───── TEXT SHOWN

There are general methods, and in this case there is even a quick one. But in general the "specific numbers" strategy you mentioned is well-suited for this kind of test, in which you have to solve too many too easy problems in too little time.

Below is my strategy. Real multiple choice test survivors can undoubtedly supply better ones.

For the first problem, I would find some particular numbers $x$ and $y$, not both $0$, such that $3x+7y \equiv 0 \pmod{11}$. My immediate choice is the no thinking $x=7$, $y=-3$. This quickly kills all possibilities except D. (I might kill B and E by using $x=y=0$.)

For the second problem, same thing. Let $x=4$, $y=5$, $z=0$. The $z=0$ is to forget about $z$. Got unlucky, D and E are still alive. So pick $x=0$, $y=2$, $z=5$. That kills E.

As to general methods, for linear algebra reasons, if we know that $ax+by\equiv 0\pmod{p}$, where $p$ is prime, we cannot have $cx+dy \equiv 0 \pmod{p}$, with the unless $ad-cb \equiv 0\pmod{p}$. With some care, the idea can be extended to non-prime moduli. So a few quick determinant calculations modulo $11$ also give the answer to the first problem. (The constant terms in B and E kill these as choices, so we needn't bother with them.)

In the second problem, since any variable could be set to $0$, there cannot be a solution unless all $2$ variable problems obtained by setting one variable to $0$ have a solution. This brings us back to calculations like those in the preceding paragraph. But to rule out some possibilities, we may have to do more than one determinant calculation.

──────────
───── EXCERPTED DATA

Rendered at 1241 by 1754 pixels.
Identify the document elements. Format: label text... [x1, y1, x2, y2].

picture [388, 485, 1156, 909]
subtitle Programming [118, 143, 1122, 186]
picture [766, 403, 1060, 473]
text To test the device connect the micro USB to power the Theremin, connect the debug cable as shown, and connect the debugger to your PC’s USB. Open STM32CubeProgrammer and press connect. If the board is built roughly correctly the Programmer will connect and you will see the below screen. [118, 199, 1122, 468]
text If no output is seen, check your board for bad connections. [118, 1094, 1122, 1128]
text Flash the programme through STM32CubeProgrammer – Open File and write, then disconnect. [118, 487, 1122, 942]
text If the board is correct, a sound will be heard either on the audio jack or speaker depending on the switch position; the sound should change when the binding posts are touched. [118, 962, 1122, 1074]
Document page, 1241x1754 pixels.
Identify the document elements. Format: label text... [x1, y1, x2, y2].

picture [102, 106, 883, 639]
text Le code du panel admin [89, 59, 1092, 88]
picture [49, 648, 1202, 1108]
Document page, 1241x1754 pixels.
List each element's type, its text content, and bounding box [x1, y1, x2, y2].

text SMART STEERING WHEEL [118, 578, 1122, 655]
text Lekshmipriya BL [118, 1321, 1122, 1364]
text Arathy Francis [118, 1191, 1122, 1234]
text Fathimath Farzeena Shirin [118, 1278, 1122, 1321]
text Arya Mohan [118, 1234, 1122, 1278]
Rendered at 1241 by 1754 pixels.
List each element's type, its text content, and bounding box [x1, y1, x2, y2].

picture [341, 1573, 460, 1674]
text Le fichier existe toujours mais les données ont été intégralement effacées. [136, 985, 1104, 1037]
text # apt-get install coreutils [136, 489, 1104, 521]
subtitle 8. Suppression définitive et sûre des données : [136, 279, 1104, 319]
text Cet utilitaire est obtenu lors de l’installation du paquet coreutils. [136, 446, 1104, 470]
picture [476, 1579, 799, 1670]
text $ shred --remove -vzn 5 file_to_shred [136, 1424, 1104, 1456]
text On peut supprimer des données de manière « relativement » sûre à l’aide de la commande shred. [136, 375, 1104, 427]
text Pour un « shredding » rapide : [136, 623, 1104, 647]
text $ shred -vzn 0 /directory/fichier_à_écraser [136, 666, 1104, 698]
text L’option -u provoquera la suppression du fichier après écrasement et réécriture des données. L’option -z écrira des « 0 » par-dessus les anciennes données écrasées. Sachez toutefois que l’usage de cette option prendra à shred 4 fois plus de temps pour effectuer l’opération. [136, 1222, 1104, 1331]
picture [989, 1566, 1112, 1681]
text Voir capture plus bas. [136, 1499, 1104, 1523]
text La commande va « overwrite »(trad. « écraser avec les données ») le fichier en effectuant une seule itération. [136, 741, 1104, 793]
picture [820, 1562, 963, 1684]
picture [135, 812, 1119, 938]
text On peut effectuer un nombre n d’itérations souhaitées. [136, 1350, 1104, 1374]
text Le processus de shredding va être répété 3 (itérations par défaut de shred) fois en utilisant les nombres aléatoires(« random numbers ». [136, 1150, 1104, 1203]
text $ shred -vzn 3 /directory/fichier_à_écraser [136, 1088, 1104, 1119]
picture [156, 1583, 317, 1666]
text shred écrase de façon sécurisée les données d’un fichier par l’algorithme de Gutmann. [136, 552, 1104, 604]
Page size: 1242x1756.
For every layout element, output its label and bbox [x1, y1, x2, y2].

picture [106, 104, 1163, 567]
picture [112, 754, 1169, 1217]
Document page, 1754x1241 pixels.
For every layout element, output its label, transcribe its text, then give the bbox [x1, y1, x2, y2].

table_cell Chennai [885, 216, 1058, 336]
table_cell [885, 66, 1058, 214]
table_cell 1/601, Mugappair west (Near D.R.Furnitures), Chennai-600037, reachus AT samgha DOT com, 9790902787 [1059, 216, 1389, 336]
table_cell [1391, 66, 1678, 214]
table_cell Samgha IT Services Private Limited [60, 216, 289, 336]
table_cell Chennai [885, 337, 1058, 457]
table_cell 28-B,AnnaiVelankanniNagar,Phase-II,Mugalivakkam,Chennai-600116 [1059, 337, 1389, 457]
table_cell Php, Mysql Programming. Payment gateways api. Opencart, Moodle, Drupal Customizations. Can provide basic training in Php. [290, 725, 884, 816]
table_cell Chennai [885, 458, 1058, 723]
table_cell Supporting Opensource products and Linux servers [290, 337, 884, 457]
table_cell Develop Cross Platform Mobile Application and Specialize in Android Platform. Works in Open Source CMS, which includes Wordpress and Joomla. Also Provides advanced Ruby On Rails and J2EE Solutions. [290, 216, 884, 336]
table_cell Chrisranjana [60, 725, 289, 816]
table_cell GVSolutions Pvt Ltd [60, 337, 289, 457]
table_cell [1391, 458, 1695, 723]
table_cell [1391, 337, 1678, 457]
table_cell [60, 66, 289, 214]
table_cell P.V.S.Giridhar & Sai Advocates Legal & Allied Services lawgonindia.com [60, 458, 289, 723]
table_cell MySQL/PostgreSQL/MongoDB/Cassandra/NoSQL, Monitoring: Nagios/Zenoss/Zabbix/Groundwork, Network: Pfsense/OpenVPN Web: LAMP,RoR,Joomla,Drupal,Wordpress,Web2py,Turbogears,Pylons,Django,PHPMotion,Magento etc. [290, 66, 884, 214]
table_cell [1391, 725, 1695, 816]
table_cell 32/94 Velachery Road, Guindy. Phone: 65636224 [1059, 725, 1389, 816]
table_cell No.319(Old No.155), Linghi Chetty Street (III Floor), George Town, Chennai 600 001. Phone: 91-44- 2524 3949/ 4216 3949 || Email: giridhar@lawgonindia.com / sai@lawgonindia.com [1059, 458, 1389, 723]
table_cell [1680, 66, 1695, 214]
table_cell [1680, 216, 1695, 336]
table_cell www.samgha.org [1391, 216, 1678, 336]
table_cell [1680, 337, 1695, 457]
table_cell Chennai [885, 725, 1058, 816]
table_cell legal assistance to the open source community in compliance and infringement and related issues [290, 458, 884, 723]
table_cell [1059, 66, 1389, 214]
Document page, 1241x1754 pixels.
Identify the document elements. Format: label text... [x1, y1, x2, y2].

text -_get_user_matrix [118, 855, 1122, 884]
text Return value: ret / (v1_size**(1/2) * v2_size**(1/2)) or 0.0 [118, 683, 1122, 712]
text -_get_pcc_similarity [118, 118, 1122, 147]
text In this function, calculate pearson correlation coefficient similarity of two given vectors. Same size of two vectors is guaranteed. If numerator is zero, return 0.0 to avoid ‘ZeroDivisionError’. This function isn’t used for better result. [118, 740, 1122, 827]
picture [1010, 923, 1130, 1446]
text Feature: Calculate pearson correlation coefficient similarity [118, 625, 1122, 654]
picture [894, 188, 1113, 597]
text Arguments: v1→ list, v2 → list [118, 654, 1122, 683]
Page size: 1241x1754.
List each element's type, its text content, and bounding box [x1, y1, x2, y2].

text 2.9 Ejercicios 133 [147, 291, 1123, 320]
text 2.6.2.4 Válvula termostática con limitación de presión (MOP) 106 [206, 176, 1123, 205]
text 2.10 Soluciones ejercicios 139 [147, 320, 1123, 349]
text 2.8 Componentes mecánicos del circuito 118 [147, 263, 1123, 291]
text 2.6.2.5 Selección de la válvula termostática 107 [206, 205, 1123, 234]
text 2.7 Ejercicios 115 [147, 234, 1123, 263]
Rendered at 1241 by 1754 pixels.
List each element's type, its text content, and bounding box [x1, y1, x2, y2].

──────────

== WORK REQUIRED ==
In the text above, which values does the writer choose first for x and y in the first problem?

== CORRECT OUTPUT ==
x = 7 and y = −3.